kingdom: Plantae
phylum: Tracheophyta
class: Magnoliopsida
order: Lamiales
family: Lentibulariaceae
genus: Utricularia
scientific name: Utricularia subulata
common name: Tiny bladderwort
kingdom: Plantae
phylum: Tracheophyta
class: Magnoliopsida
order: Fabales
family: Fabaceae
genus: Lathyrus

-- -- --

• **Given exercise**
Copy the material word for word, starting at the line that contains "scientific name: Utricularia subulata" and ending at the last line of the material.

• **Answer for the task**
scientific name: Utricularia subulata
common name: Tiny bladderwort
kingdom: Plantae
phylum: Tracheophyta
class: Magnoliopsida
order: Fabales
family: Fabaceae
genus: Lathyrus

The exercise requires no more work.